Inmate death rate at SLO County Jail ranks 6th highest in California
County leaders say a major overhaul to medical care in County Jail by outsourcing through a private company is about improving the quality of inmate care — not just saving money.
After a series of high-profile deaths in County Jail prompted public scorn, passionate pleas from mourning families, expensive lawsuits and costly elections, San Luis Obispo County supervisors unanimously approved the plan Tuesday.
“It’s not about the fact it’s going to cost less or reduce the significant risk to the county. I have evolved to the idea that we will get better results .... better compassionate treatment of our inmates if we go in this direction,” Supervisor Bruce Gibson said.
Department heads say the goal is to improve the level of medical and mental health services to meet National Standards of Jail Health Care Services and become accredited, something that a private company under the direction of the county’s new chief medical officer could accomplish in about six months, instead of the two years it would likely take the county Health Agency.
The transition in the County Jail on Kansas Street is expected to take about six months and result in the elimination of about 24 jobs and elevated services at a lower cost than if done in-house, according to county department leaders who considered the options.
To increase services to the stated goal would cost about $9 million if done by county staff and $6.3 million or less if contracted out. It will also offer the county some cover when confronted with costly litigation.
Carty Holland, father of deceased County Jail inmate Andrew Holland, told the board he had “mixed feelings” about outsourcing and what the jail really needs culture change.
“We’ve had some real tragedies for a long time. How can we assure that’s not going to happen with the outsourcing team? I know it’s going to cost us less and save the county liability, I get that,” Carty Holland said. “Why doesn’t the county (not) just look at reach the national standard, (but look) to be the best ran jail in the state of California?”
He directly addressed Sheriff Ian Parkinson, who manages the jail, saying “ I think you can do that. You have got to look at the root of the problem.”
In January 2017, Andrew Holland died after being left in a restraint chair for 46 straight hours when jail staff determined he posed a safety risk to himself and others.
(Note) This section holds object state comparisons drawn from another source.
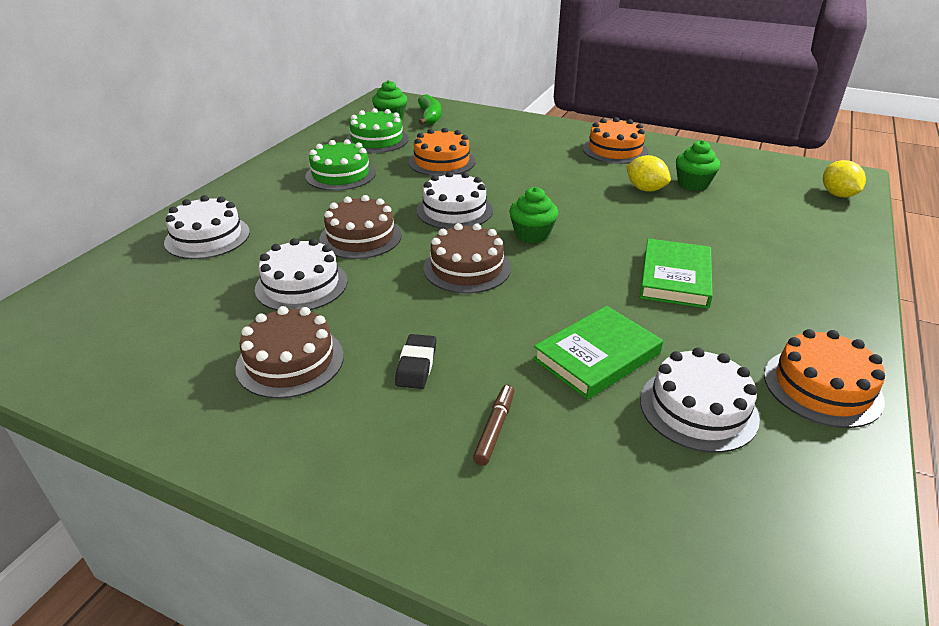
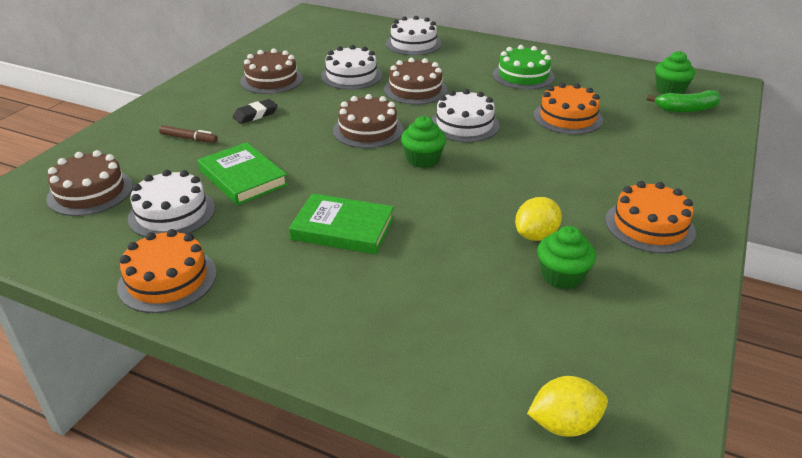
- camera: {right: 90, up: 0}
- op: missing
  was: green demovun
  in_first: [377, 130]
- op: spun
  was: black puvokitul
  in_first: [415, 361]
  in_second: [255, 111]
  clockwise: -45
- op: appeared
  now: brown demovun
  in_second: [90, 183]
Since their son’s death, Sharon and Carty Holland became the public faces of a movement to advocate for better treatment of inmates in County Jail, and financially supported an unsuccessful effort to de-seat then-two-term Parkinson and District Attorney Dan Dow.
During all of this, the Health Agency and the Sheriff’s Office promoted changes they’ve made to the system, pointing to the hiring of the jail’s chief medical officer, extensive policy changes, a new medical facility at the jail and plans for a mental-health unit as examples.
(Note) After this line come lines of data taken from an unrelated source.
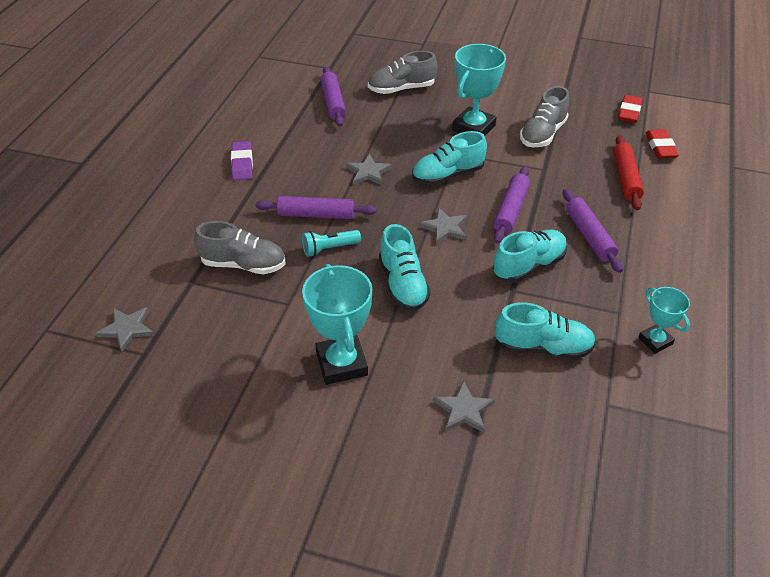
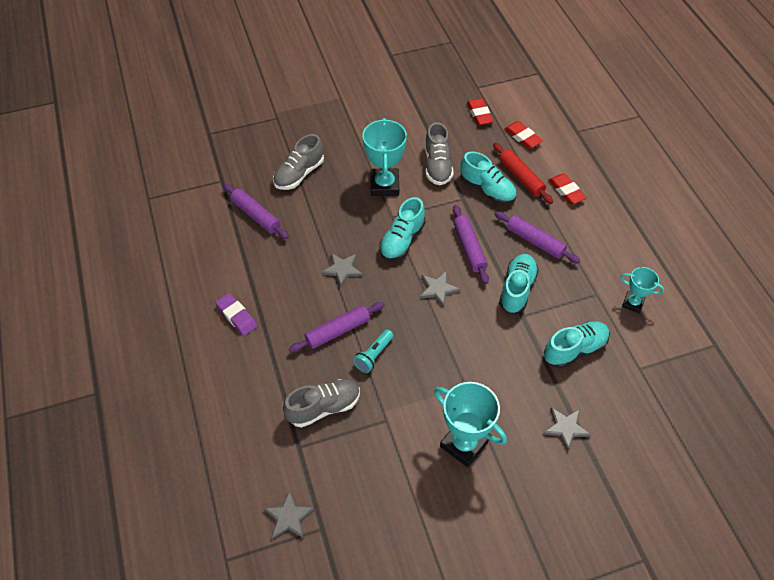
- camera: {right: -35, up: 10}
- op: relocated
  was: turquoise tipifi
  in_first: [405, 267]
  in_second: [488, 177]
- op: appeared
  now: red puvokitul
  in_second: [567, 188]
Supervisors addressed the concerns of county responsibility and public perception.
“How can we assure the public that this is not the county trying to duck responsibility?” Supervisor Adam Hill asked of the county leaders who recommended outsourcing.
County Counsel Rita Neal said the company would have insurance and indemnification contracts, but outsourcing “will never get us out, nor should it, of the responsibility we have for our inmates.”
“Outsourcing is not the end all solution. There may be some sad outcomes because of the nature of the population the jail serves. We’re just not going to be able to prevent that,” Neal said.
Gibson said he was initially skeptical of the plan.
“We need to demonstrate there is a benefit to inmates and the overall system of care,” Gibson said. “I have my concerns about the profit motive in any kind of medical care.”
Chairman John Peschong agreed, saying “dollar savings cannot be the primary motivator.”
In response to these concerns, Parkinson called outsourcing “a significant change in county business” and something that he first brought up nearly five years ago, when sheriffs across the state began to see larger jail populations with higher medical needs after realignment transferred the responsibility of housing some inmates from state prison to county jail.
All surrounding counties outsource their medical and mental health services, and have done so for at least five years.
“We saw a difference between inmates sentenced one year and 12 years. That’s a whole different level of care,” Parkinson said, adding that he “didn’t take over this job to be in charge of health care.”
“Responsibility, I gladly take; that has never been a concern for me,” Parkinson said. “Security and safety of everybody has got to be number one.”
County staff plan to begin negotiating a contract with a company that has not yet been publicly identified.